Home PC
cd "C:\Users\dell\Desktop\STATA20150120\20150303BOB" 
capture log close 
log using Econ4G03-assign2.log, text replace 
capture drop _all
pause on
capture clear all
capture program drop hetero 
program hetero, rclass
        clear
        args obs c
        set obs `obs'
        scalar df = `obs' - 2
        g x1 = rnormal(0,15)
        g error = rnormal(0,1) + rnormal(0,1)*x1*`c'
        egen double MeanError = mean(error)
        egen double SDError   = sd(error)
        replace error = ((error-MeanError)/SDError)*50
        g y  = 1 + 2*x1 + error
        reg  y x1
        
        return scalar b_ols                 = _b[x1]

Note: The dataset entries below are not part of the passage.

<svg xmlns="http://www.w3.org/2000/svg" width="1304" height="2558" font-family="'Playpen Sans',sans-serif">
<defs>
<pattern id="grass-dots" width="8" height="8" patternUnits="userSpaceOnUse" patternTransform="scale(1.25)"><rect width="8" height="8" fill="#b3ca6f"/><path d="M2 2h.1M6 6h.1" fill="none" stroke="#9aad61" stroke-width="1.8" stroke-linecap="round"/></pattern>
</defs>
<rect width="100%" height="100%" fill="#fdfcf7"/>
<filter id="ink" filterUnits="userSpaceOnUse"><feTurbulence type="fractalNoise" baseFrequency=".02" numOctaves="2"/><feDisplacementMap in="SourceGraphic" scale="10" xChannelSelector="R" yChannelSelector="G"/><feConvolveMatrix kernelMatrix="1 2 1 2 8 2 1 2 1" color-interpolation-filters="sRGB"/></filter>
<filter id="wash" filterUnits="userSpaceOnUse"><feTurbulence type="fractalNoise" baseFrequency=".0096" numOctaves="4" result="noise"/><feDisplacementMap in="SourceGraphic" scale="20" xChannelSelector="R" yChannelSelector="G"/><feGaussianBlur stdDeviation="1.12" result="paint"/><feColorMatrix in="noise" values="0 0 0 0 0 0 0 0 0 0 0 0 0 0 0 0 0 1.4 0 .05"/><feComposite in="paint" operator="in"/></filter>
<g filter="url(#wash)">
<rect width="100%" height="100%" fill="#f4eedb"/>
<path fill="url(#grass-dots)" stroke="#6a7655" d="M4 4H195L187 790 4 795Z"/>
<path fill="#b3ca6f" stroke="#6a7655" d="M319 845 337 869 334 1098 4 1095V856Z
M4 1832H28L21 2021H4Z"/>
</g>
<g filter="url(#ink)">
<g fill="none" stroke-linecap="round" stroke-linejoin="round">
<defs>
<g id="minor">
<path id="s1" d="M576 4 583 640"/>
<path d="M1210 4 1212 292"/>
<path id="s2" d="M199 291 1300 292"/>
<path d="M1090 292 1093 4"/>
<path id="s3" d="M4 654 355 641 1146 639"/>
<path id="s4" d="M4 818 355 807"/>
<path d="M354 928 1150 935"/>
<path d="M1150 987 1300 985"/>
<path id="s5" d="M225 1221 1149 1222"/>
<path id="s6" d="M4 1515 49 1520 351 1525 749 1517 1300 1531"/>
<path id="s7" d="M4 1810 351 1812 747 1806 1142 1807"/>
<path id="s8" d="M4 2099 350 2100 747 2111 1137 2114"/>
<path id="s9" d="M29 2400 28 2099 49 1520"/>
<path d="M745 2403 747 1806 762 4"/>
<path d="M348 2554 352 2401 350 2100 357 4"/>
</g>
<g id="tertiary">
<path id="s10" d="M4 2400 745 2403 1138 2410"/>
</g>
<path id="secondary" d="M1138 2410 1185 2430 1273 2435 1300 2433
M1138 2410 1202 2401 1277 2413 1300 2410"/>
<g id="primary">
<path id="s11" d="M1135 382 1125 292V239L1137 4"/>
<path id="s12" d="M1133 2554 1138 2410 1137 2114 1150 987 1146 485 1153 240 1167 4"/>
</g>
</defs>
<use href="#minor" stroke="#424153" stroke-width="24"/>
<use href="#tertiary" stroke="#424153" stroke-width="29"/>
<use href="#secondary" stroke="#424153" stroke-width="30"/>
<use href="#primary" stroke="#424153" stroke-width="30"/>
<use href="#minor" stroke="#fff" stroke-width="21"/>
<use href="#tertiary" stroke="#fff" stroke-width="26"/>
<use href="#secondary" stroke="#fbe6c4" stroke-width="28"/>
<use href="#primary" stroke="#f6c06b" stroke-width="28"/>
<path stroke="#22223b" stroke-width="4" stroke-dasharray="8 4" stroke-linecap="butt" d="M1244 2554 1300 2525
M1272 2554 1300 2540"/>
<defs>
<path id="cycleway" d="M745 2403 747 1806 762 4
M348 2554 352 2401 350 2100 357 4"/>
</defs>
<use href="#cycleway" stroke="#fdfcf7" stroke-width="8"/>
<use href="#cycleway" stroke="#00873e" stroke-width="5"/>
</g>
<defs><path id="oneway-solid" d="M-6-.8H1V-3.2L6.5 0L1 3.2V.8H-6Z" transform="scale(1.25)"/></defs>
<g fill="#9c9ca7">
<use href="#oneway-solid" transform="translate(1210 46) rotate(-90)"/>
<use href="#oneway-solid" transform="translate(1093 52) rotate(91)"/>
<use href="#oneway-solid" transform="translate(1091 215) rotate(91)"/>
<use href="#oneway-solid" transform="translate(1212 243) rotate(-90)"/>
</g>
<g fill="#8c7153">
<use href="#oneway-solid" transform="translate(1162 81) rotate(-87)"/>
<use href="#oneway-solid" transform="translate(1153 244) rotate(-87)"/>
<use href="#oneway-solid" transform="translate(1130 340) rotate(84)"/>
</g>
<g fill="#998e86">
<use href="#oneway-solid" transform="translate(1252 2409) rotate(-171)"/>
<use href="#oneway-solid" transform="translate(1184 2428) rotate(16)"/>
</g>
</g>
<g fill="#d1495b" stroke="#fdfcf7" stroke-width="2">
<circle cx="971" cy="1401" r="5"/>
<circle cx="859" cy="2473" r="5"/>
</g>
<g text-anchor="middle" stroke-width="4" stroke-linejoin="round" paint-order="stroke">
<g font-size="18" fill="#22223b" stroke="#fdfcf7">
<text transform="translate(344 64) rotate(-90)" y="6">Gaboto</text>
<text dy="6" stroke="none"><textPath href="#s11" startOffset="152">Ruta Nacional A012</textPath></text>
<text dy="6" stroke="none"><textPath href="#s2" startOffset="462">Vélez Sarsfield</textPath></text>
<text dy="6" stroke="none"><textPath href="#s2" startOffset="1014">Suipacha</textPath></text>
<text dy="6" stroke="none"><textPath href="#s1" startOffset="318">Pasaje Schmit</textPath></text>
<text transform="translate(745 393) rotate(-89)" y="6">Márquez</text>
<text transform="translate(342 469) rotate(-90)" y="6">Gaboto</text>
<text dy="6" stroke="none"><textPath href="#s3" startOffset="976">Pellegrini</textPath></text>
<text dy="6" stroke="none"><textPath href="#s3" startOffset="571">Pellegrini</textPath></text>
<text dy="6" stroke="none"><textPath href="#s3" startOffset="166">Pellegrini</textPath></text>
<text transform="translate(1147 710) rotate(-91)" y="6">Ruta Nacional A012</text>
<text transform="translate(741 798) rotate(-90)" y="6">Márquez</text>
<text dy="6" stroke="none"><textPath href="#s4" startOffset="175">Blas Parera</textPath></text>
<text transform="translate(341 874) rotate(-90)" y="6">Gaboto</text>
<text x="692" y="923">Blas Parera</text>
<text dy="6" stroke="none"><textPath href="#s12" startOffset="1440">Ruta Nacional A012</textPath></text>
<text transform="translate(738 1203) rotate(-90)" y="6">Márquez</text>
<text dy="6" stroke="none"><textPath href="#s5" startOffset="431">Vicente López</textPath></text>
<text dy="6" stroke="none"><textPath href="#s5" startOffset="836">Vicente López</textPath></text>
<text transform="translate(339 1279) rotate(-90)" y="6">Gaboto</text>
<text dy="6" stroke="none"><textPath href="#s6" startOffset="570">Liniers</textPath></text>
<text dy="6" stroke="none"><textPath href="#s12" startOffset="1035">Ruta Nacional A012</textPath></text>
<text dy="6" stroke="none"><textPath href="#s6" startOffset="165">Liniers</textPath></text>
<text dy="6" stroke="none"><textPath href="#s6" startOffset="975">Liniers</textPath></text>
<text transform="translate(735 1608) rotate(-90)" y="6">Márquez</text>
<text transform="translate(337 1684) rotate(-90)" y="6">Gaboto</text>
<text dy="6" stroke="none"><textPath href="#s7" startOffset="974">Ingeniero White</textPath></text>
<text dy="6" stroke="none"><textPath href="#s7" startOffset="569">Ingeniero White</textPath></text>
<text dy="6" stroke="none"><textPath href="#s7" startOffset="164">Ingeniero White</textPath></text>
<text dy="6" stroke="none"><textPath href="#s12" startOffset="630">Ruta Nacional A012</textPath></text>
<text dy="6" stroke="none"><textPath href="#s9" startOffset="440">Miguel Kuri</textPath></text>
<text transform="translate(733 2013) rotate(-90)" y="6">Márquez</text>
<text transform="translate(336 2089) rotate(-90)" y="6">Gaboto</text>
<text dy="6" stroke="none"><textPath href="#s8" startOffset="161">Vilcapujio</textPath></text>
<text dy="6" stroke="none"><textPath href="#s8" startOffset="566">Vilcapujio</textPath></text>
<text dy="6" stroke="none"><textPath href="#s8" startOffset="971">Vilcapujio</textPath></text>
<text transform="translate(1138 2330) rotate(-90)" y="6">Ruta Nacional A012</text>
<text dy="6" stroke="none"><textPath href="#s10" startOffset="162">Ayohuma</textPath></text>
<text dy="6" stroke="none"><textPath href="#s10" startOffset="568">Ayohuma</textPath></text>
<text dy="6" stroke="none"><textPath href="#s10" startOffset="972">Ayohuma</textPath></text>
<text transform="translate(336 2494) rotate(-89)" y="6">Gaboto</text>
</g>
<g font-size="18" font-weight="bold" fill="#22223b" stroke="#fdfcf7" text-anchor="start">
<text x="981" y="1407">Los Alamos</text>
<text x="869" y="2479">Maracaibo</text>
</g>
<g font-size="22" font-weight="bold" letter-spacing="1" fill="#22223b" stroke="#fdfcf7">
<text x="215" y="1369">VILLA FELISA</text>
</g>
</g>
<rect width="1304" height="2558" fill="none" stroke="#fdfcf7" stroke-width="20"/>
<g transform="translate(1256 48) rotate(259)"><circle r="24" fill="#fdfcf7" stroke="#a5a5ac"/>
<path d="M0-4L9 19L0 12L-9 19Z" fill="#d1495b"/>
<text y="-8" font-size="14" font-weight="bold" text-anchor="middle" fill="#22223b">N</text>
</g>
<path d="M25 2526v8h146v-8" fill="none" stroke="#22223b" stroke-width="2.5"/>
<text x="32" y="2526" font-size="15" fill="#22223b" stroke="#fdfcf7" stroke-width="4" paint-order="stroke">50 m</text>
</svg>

        return scalar se_ols                 = _se[x1]
        
        return scalar p_ols1         = 2 * ttail(df, (abs(_b[x1]-2))/_se[x1])
        test x1=2
        return scalar p_ols2                = r(p)
        
        reg  y x1, vce(robust) 
        
        return scalar b_r                 = _b[x1]
        return scalar se_r                 = _se[x1]
        return scalar p_r1       = 2 * ttail(df, (abs(_b[x1]-2))/_se[x1])
        test x1=2
        return scalar p_r2                = r(p)
end
set seed 2222
simulate b_ols=r(b_ols) se_ols=r(se_ols) p_ols1=r(p_ols1) p_ols2=r(p_ols2) ///
  b_r=r(b_r) se_r=r(se_r) p_r1=r(p_r1) p_r2=r(p_r2), ///
  saving(hetero,replace) reps(500) dots : hetero 15000 15 
g StatSig_ols = (p_ols1<0.05)
g StatSig_r   = (p_r1<0.05)
tabstat b_ols se_ols se_r p_ols1 p_ols2 p_r1 p_r2 StatSig_ols StatSig_r, stat(mean q iqr) 
pause 
sum Stat*, d
pause
kdensity p_ols1, addplot(kdensity p_r1) legend(label(1 "P-values from OLS VCE") label(2 "P-values from Hetero VCE")) lpattern(dash)
pause
histogram p_ols1, bin (22)
pause
histogram p_r1, bin (22)
pause 
Assignment 2 -- Questions 
1) Run the Monte Carlo simulation above as it is currently structured
   and discuss the file and the output. 
   There are two intermingled aspects to this: 
   i) understanding and describing the Stata code; and 
   ii) understanding the describing the substantive issue being addressed. 
   (i.e., What is this simulation trying to illustrate?)
2) Play with the structure of the Monte Carlo (focus on adjusting the two 
   arguments, but you may also want to make other ajustments). 
   What patterns you can see? One simple approach is to see how the 
   two Var-Cov estimators perform as the sample size and/or 
   the "amount" of hetero changes. You could graph the results. 
   More sophisticated questions could also be explored. Thinking about how 
   to present the results is also an interesting exersize. 
   In undertaking these 
   simple experiments, think of the econometric theory you are learning 
   (and maybe read the text to learn more). 
   Warning: Clearly this is a question without an endpoint, 
   so you need to judge how much effort to allocate to it 
   -- do not go to an extreme in doing this.
   Think about identifying a specific research question, and then approach it 
   in a structured manner. 
   (In part, this sub-question might get you started in 
   thinking about research in econometric theory.)
3) Hard part of the assignment. In their provocative textbook, Mostly Harmless
   Econometrics, Josh Angrist and Jorn-Steffen Pischke argue (albeit in a 
   slightly different context) that a better approach to dealing with 
   heteroskdasticity than using heteroskdasticity consistent standard 
   errors is to estimate BOTH the traditional OLS std error and the 
   heteroskedasticity consistent one and to use the larger of the two for 
   inference. Modify the code above to explore this contention in a  
   limited -- i.e., choose case specific -- Monte Carlo consistent 
   with the the approach above). 
Warning: Relevant for (2) and (3). As currently written the Monte Carlo above 
                 does not track many 
                 features of the regressions being performed. For example, it does not 
                 list the R2. If your Monte Carlo tests an extreme 
                 case (say R2 = 0.001 or 0.98 -- that is, one extreme or the other) 
                 this might be more or less interesting than a more "typical" case.
                 Extreme cases are OK, but you should be aware about whether the 
                 case you are looking at is "typical" or not. For example, 
                 most simple cross-sectional regressions in many areas of 
                 economics have R2's of between 0.10 and 0.40; few would have R2's 
                 of, say, 0.98 (although an R2 of 0.98 might be common in time series). 
这是问题的要求及提示